In the United States, a park ranger is more likely to be assaulted in the line of duty than is any other federal officer, including those who work for the U.S. Bureau of Alcohol, Tobacco and Firearms (ATF); the Secret Service; and the Drug Enforcement Administration (DEA).

Thru Hiking will Break your Heart: An Adventure on the Pacific Crest Trail by Carrot Quinn 

This book is similar to Wild but focuses much more on the day to day experience of thru-hiking the Pacific Crest Trail. Quinn is a lovable and quirky narrator who I immediately felt a sense of kinship with. Quinn immerses you fully into the experience and introduces you to thru-hiking norms like hiker noon (9am) and hiker midnight (9pm), to the joys of trail magic (food/drink left by "trail angels" for hikers to enjoy), and the experience of a trail family - perfect strangers who you build strong bonds with as you cover the same stretch of land from Mexico to Canada. 

Some of my favorite quotes: 

In any given moment we have two options: to step forward into growth or to step back, into safety.
I plod along the sandy path, my pack like a giant hand crushing me into the earth. What is even in this thing? Fear, probably. Fear that this or that will happen. My fear is crushing me into the earth.

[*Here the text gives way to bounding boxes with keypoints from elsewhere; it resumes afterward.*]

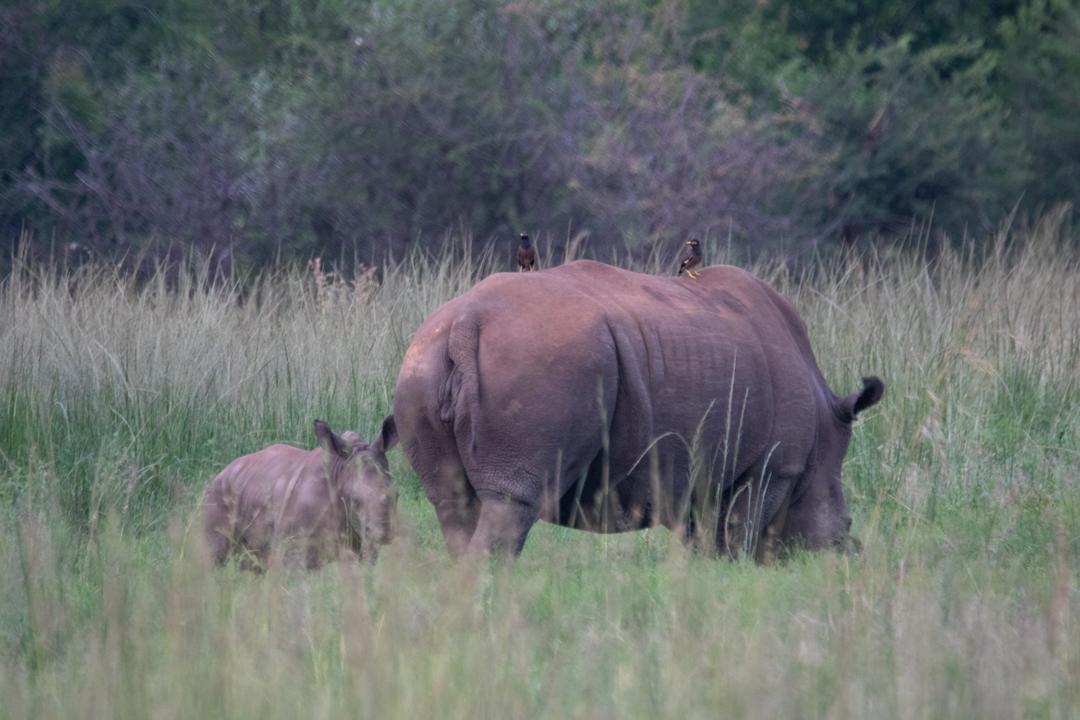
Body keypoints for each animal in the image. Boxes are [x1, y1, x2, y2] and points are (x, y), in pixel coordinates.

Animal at [204, 418, 399, 569]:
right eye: (355, 500)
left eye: (396, 496)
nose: (384, 535)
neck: (339, 472)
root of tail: (224, 471)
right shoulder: (291, 545)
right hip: (218, 493)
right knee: (215, 558)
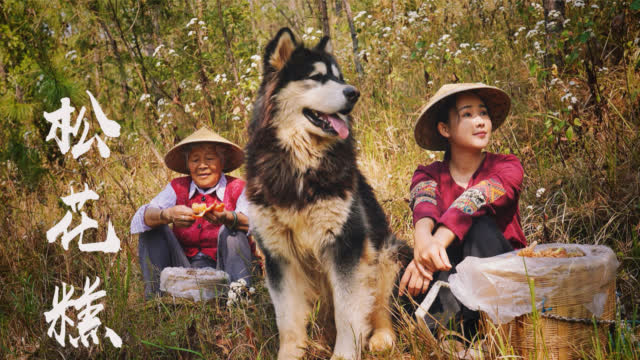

A Walk in the Woods: Rediscovering America on the Appalachian Trail by Bill Bryson 

This book is no doubt on many other "best outdoor books" lists and for good reason. It's laugh out loud funny and has put the rest of Bill Bryson's books on the top of my to-read list. Bryson chronicles his hike of the Appalachian Trail with his cantankerous and out of shape hiking partner who often throws fits and dumps portions of his food on the trail to lighten his load. His writing about bears is both hilarious and informative and like Thru-Hiking Will Break Your Heart listed above, he helps the reader understand what hiking a long trail is actually like. 

My favorite quotes:

What on earth would I do if four bears came into my camp? Why, I would die of course. Literally shit myself lifeless.
I know a woman who gets in her car to go a quarter of a mile to a college gymnasium to walk on a treadmill, then complains passionately about the difficulty of finding a parking space. When I asked her once why she didn't walk to the gym and do five minutes less on the treadmill, she looked at me as if I were being willfully provocative. 'Because I have a program for the treadmill,' she explained. 'It records my distance and speed, and I can adjust it for degree of difficulty.' It hadn't occurred to me how thoughtlessly deficient nature is in this regard.